UNITED STATES DISTRICT COURT FOR THE SOUTHERN DISTRICT OF WEST VIRGINIA CHARLESTON
Feb 27, 2015
Case No. 2:14-cv-12914 (S.D.W. Va. Feb. 27, 2015)

Opinion

Case No. 2:14-cv-12914

02-27-2015

CAROLYN JEAN FOOSE, Plaintiff, v. CAROLYN W. COLVIN, Secretary/Commissioner of Social Security Administration, JUDGE LISA SAUNDERS, Appeals Council, JACK PENCA, Administrative Law Judge, ERIC HOLDER, U.S. Attorney General, and MS. SIGMAN, Case Worker, Defendants.

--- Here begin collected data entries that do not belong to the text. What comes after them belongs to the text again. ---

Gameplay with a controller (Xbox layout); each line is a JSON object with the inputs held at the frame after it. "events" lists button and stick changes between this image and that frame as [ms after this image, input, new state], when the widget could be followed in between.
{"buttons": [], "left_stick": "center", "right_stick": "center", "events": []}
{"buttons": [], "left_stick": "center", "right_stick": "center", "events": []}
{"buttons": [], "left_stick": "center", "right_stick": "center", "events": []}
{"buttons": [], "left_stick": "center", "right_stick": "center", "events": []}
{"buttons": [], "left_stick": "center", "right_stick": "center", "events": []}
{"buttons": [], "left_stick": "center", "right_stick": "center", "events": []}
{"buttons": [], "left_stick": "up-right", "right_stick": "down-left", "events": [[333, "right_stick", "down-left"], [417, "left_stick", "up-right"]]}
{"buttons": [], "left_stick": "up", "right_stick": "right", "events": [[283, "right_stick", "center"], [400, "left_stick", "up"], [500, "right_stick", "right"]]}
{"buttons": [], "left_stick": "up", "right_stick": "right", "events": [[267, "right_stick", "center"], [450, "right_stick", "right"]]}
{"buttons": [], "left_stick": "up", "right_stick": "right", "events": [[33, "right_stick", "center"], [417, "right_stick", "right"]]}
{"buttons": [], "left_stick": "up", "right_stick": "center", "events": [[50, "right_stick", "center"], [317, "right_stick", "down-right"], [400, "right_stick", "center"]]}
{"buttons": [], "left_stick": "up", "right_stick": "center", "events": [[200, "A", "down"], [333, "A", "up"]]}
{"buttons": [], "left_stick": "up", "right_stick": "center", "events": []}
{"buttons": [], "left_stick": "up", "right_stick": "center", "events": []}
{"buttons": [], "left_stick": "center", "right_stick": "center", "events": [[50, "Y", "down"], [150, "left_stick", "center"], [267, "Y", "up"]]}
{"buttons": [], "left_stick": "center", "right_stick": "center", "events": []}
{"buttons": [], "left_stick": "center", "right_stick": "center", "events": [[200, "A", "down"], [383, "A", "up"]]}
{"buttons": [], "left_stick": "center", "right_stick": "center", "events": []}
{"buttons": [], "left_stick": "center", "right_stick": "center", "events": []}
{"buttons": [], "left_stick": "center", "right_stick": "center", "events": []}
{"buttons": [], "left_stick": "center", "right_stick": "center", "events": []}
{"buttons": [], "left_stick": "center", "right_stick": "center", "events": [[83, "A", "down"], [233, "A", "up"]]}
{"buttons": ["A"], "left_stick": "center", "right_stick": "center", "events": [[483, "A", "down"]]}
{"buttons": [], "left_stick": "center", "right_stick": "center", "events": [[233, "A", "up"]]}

PROPOSED FINDINGS AND RECOMMENDATION

On March 21, 2014, the plaintiff, Carolyn Jean Foose, filed a Motion to Proceed in forma pauperis and Proceed Without Prepayment of Fees and Costs (ECF No. 1), a Petition for a Writ of Mandamus (ECF No. 2) and a Motion to Toll Time Limit (ECF No. 3). This matter is assigned to the Honorable John T. Copenhaver, Jr., United States District Judge, and it is referred to the undersigned United States Magistrate Judge for submission of proposed findings and a recommendation for disposition, pursuant to 28 U.S.C. § 636(b)(1)(B).

This matter is pending before the undersigned for initial screening under 28 U.S.C. § 1915(e)(2)(B), as the plaintiff is seeking to proceed in forma pauperis. Although the court must construe the pro se plaintiff's pleadings liberally, Haines v. Kerner, 404 U.S. 519, 521 (1972), the plaintiff musts still meet pleading requirements and the court does not serve as an advocate for a pro se plaintiff.

Pursuant to the provisions of 28 U.S.C. § 1915(e)(2)(B), the court is obliged to screen each case in which a plaintiff is proceeding in forma pauperis. On review, the court must dismiss the case if the complaint is frivolous, malicious, fails to state a claim upon which relief can be granted, or seeks monetary relief from a defendant who is immune from such relief.

A "frivolous" case has been defined as one which is based on an indisputably meritless legal theory. Denton v. Hernandez, 504 U.S. 25 (1992). A "frivolous" claim lacks "an arguable basis either in law or in fact." Neitzke v. Williams, 490 U.S. 319, 325 (1989). Furthermore, pro se complaints are held to less stringent standards than those drafted by attorneys, and the court is obliged to construe liberally such complaints. However, in Bell Atlantic Corp v. Twombly, 550 U.S. 544, 570 (2007), the Supreme Court observed that a case should be dismissed for failure to state a claim upon which relief can be granted if, viewing the well-pleaded factual allegations in the complaint as true and in the light most favorable to the plaintiff, the complaint does not contain "enough facts to state a claim to relief that is plausible on its face." While the complaint need not assert "detailed factual allegations," it must contain "more than labels and conclusions" or a "formulaic recitation of the elements of a cause of action." Id. at 555.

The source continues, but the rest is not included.